Estas palavras excitaram ao mesmo tempo curiosidade e receios no espírito de Gonçalo Mendes; e quebrando rapidamente o fio negro entregou a carta a Fr. Hilarião, dizendo-lhe:

— Como a vós vem também a mensagem, lereis esses riscos pretos que aí estão. Por minha boa espada! cousa é que nunca entendi.

Não era raridade: quase toda a fidalguia de então se podia gabar de outro tanto.

Fr. Hilarião desenrolou o pequeno pergaminho e começou a ler. Entretanto o Lidador fitou os olhos no peão, cuja voz lhe pareceu ter já muitas vezes ouvido.

— Pobre mancebo! - exclamou o abade, trémulo e empalidecendo.

— Quem? - interrompeu Gonçalo Mendes voltando-se para ele sobressaltado.

— Um cavaleiro - replicou Fr. Hilarião - que amei como filho; e que o desejo de oferecer à dama que requestava um nome glorioso levou à Palestina. Só talvez eu soube a causa da sua partida, de que muitas vezes tentei dissuadi-lo; porque previa o que sucedeu. Oh, que enquanto o pobre trovador assim morria por Dulce, ela folgava em seus novos amores com Garcia Bermudes. - Mulheres, mulheres!

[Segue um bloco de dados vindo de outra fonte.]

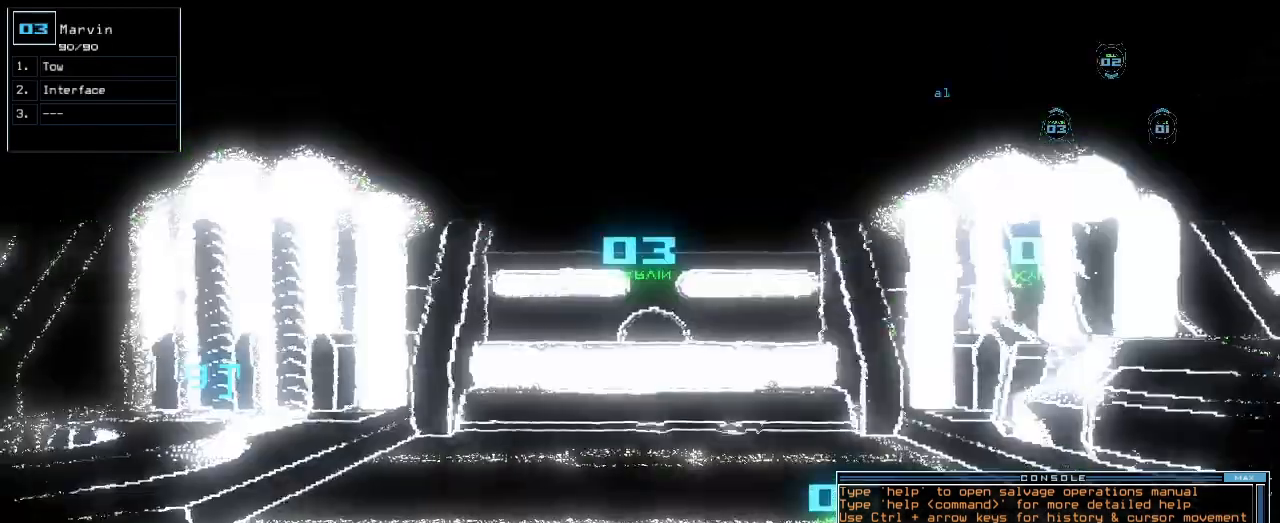
{"keys": [], "events": [[33, "3", "up"]]}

— Egas Moniz é, pois, morto? - interrompeu tristemente o Lidador, que das palavras do abade conhecera de quem era a carta. - Mensageiro, que dizes tu? Sabes certo que é finado?

Um gemido involuntário do peão, que recuara ouvindo as palavras do abade, fora a causa desta pergunta.

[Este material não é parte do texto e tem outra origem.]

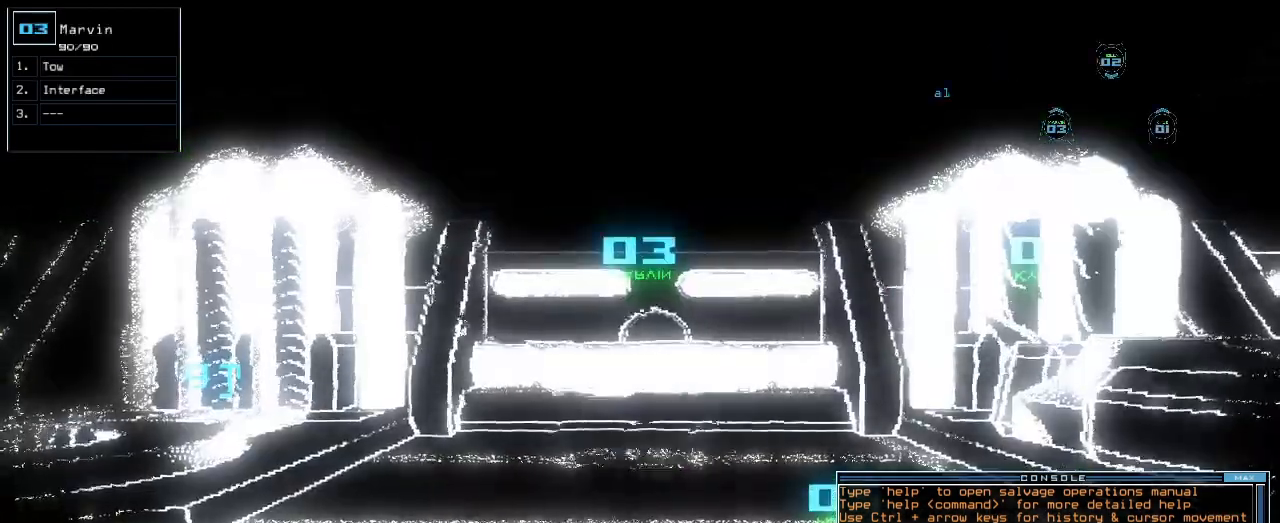
{"keys": ["2", "f1", "shift_l"], "events": [[417, "2", "down"], [483, "f1", "down"], [483, "shift_l", "down"]]}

— Digo-vos, senhor - tornou o peão com voz afogada - que ora é ele morto.

Mas o cavaleiro não reparou na sua perturbação: o monge começava a ler alto o pergaminho que tinha nas mãos. A mágoa do Lidador era profunda; porque a sua afeição por Egas fora constante e sincera. Pôs-se a escutá-lo, e, bem como ao velho Fr. Hilarião, as lágrimas lhe rolaram pelas faces.

— "Escrevo-te, Gonçalo Mendes - lia o abade -, nas vésperas talvez de morrer. Deus porventura não quer que meus olhos tornem a ver o lugar onde nasci. Novas são aqui vindas de que Fernando Peres de Trava tem reduzido à condição de vassalo o nobre filho de meu senhor, o conde Henrique. Criei-me com o infante: sei que ele não o sofrerá largo tempo, nem os ricos-homens de Portugal

O sofrerão também. A minha espada pertence àquele de quem a recebi em Zamora: resolvi-me por isso a atravessar os mares. Um recontro com os infiéis me cortou, porém, os passos. Tu, Lidador, acorrerás ao infante melhor que o seu Egas, que é o seu irmão de armas. Cem lanças, entre acostados e homens de tuas honras, podes pôr em seu campo: eu a custo lhe levaria cinquenta. E, além disso, não vale a tua espada dez vezes mais que a minha? Se a guerra for começada sei certo que já estarás com D. Afonso. Um pobre romeiro português me jurou sobre a cruz dar-te esta carta onde quer que te encontrasse. Faze-lhe mercê por minha alma."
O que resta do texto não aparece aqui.